Belum sempat melanjutkan kata-katanya Shanty sudah lari ke belakang lagi karena diserang mual.
Padahal ia hampir bilang soal cafe tempat Kalula kerja. Andai ceritanya lengkap, Kalula pasti sadar. Oh, mantan boss Mbak Shanty ini mamanya Edward.
Tapi ternyata kata-kata Shanty malah terpotong.
Kalula menyelesaikan pekerjaannya dengan cepat dan menghampiri Shanty yang sedang berdiri sambil memegangi perut.

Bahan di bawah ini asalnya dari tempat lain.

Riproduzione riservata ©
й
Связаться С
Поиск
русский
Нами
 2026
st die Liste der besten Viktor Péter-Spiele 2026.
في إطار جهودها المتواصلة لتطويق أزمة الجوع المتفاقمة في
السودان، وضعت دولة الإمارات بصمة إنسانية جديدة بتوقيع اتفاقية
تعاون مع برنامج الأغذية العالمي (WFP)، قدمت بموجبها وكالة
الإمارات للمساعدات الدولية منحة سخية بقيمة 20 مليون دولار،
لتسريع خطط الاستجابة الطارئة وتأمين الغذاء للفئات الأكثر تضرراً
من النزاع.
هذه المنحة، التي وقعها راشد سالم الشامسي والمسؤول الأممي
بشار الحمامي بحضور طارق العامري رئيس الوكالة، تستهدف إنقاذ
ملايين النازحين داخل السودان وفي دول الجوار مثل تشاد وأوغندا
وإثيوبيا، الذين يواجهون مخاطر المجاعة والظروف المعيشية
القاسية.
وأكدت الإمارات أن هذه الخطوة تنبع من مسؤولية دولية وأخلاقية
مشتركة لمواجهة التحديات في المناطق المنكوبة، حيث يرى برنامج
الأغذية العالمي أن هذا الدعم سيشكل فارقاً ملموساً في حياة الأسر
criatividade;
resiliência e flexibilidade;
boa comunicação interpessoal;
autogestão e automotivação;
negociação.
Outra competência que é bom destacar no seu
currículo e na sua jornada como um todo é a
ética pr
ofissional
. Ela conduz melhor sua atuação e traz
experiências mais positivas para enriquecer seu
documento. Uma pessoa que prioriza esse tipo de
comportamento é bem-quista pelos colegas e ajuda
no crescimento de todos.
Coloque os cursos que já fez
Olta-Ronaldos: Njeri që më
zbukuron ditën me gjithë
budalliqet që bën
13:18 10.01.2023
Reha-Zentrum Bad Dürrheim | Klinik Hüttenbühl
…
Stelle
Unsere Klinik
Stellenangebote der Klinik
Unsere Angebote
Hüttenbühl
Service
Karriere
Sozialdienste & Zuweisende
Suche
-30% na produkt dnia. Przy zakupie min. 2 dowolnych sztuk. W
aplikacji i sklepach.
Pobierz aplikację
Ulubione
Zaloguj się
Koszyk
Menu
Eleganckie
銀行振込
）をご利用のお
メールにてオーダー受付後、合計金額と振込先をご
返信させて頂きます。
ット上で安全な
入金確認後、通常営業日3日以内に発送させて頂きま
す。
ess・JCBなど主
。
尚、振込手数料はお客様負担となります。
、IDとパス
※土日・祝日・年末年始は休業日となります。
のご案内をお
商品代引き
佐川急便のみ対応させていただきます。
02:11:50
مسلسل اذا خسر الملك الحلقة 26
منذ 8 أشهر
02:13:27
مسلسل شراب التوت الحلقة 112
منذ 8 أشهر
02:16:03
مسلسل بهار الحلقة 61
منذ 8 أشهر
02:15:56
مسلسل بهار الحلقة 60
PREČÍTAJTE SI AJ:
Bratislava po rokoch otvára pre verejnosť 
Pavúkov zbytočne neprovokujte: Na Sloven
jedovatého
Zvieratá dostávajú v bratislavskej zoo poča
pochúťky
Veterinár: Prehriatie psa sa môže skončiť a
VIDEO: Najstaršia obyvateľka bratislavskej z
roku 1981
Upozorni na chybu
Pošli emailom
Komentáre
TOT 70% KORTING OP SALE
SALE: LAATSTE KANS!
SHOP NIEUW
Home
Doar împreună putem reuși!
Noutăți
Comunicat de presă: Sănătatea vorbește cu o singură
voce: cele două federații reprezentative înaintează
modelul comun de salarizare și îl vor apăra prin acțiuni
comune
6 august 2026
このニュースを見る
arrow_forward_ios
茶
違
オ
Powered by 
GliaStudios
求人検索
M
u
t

Setelah diperhatikan dari dekat, memang keliatan agak membuncit sih perutnya. Walaupun belum terlalu terlihat jelas. Namanya saja hamil muda.
"Aduh, sorry, Kal. Aku masih mual-mual terus. Oh ya, kamar mandinya di sana ya. Kamu bisa pakai. Kalau haus atau lapar di kulkas juga ada makanan. Ambil aja jangan sungkan." Shanty menjelaskan dengan sangat ramah sebelum berlalu pergi masuk ke kamarnya.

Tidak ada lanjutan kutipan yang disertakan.